**Written exercise**
Present everything from the first of the entries below down to the one containing "line at (92, 1375): dashed -> solid" as a numbered list, leaving out any blank lines.

**Records to process**
* START *

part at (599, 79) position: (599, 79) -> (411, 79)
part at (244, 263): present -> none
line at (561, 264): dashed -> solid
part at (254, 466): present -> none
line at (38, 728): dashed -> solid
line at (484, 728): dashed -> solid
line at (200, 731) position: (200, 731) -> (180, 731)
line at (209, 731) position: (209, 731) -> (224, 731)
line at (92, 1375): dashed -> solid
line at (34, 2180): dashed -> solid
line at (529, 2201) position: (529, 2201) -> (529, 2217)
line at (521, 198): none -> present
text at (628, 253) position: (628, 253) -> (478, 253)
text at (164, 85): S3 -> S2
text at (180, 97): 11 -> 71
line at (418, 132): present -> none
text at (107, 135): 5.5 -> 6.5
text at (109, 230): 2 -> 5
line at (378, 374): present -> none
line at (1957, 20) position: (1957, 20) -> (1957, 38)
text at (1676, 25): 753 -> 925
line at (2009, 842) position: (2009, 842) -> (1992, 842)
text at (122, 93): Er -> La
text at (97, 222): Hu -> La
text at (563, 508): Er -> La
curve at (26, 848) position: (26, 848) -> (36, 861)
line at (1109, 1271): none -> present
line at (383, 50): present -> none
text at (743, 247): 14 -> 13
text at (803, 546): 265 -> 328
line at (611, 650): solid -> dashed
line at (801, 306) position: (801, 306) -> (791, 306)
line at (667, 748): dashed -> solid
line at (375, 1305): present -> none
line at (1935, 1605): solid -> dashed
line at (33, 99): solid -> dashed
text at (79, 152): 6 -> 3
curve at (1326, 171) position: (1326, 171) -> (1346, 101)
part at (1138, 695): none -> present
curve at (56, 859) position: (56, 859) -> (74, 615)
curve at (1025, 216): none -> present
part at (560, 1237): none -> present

* END *

**Result of this exercise**
1. part at (599, 79) position: (599, 79) -> (411, 79)
2. part at (244, 263): present -> none
3. line at (561, 264): dashed -> solid
4. part at (254, 466): present -> none
5. line at (38, 728): dashed -> solid
6. line at (484, 728): dashed -> solid
7. line at (200, 731) position: (200, 731) -> (180, 731)
8. line at (209, 731) position: (209, 731) -> (224, 731)
9. line at (92, 1375): dashed -> solid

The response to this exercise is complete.